### DATA SHOWN
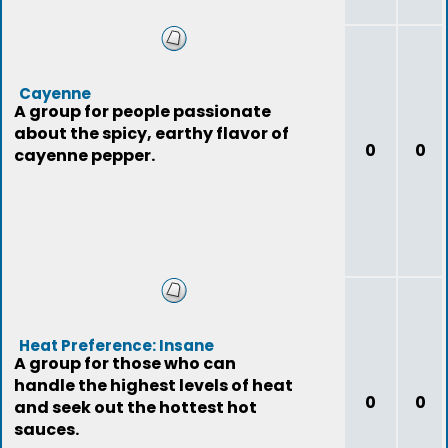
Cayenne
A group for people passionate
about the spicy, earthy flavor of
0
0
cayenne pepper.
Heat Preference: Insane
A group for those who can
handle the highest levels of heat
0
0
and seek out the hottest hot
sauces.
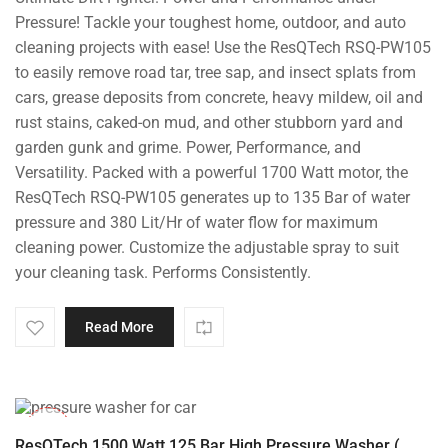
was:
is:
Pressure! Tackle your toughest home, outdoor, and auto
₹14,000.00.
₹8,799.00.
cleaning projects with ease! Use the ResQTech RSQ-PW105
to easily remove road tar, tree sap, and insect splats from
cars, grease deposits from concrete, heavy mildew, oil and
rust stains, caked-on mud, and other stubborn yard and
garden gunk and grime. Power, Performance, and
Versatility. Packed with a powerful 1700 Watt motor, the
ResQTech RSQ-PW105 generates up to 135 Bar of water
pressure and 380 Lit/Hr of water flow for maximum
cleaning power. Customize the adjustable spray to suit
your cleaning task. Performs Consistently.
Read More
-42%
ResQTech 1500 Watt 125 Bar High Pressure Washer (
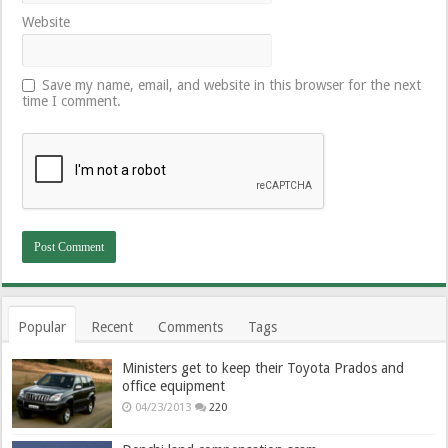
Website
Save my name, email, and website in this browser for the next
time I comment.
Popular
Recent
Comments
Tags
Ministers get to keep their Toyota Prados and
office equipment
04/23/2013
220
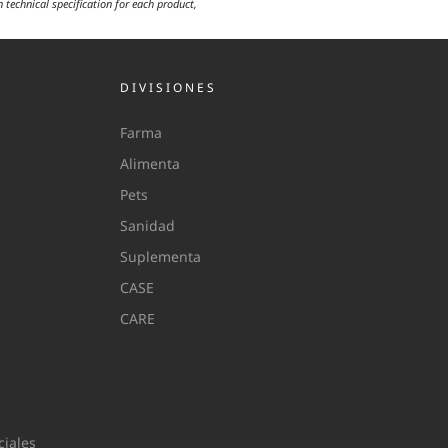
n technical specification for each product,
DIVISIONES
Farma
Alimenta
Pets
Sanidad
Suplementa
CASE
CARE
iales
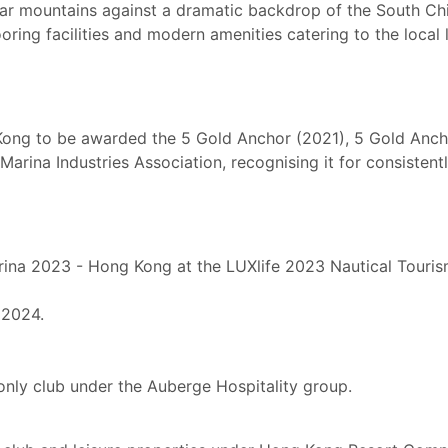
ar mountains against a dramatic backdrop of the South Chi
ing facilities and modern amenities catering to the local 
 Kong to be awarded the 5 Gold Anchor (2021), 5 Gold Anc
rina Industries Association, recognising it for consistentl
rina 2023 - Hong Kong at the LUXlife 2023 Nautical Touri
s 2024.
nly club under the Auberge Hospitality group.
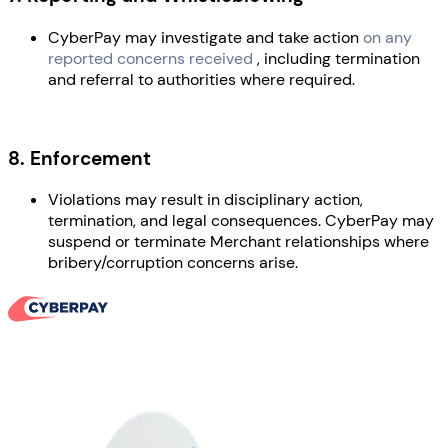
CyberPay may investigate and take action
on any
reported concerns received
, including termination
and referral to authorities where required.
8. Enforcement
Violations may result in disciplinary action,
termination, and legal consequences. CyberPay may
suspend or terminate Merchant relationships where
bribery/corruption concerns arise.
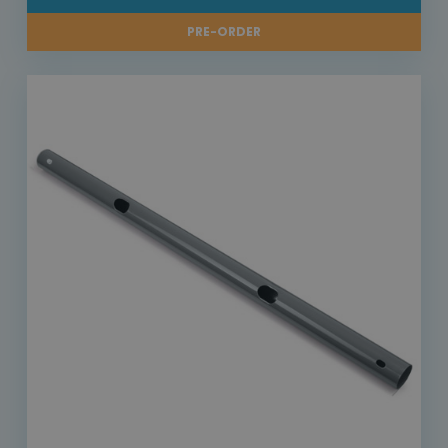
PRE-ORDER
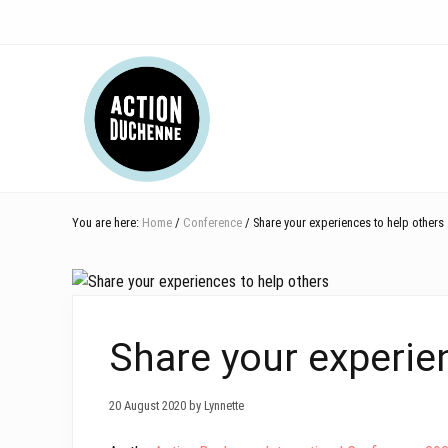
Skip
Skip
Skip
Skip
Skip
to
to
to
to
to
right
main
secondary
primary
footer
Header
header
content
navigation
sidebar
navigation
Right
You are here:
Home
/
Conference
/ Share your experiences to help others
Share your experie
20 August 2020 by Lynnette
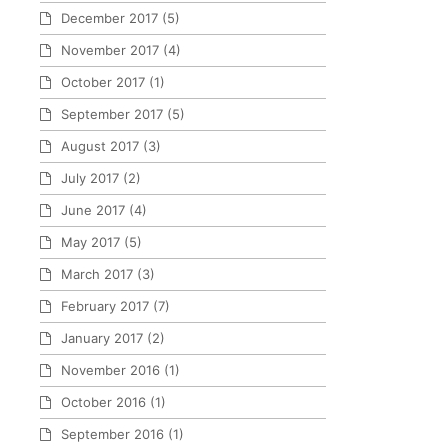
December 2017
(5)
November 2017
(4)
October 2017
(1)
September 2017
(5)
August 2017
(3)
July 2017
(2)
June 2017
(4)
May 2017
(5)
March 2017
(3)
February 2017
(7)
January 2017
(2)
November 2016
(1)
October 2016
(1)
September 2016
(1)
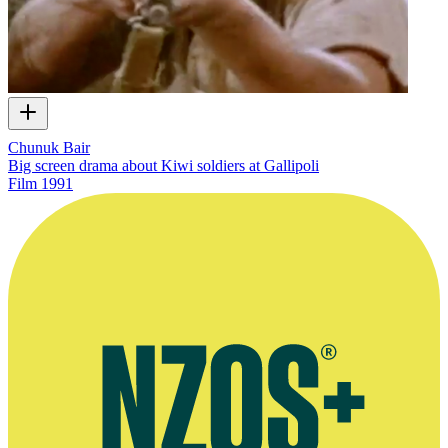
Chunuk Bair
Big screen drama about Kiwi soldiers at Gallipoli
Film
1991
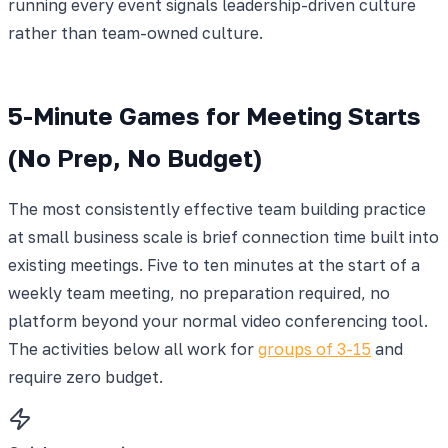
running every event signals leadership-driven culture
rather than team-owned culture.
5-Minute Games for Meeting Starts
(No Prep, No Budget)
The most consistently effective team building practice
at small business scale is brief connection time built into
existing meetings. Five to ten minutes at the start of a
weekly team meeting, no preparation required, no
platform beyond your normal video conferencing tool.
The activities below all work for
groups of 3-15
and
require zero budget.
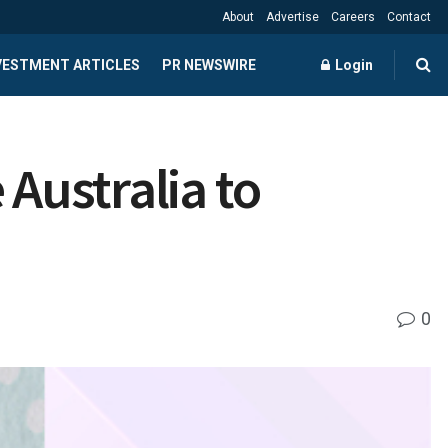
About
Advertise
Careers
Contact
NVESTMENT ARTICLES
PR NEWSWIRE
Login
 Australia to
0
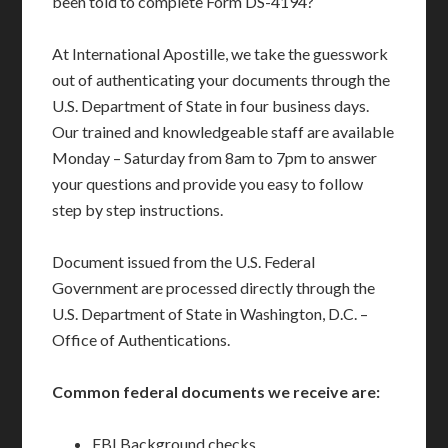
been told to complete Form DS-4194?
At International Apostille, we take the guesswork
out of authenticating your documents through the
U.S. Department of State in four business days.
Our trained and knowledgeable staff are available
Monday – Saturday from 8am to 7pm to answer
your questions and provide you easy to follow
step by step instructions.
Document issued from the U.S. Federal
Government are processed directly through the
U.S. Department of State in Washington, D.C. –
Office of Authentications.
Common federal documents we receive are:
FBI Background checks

### EXERCISE AIM
Using the records above, select and copy every line that has the word "where".

### RESPONSE TO THIS EXERCISE
and referral to authorities where required.
suspend or terminate Merchant relationships where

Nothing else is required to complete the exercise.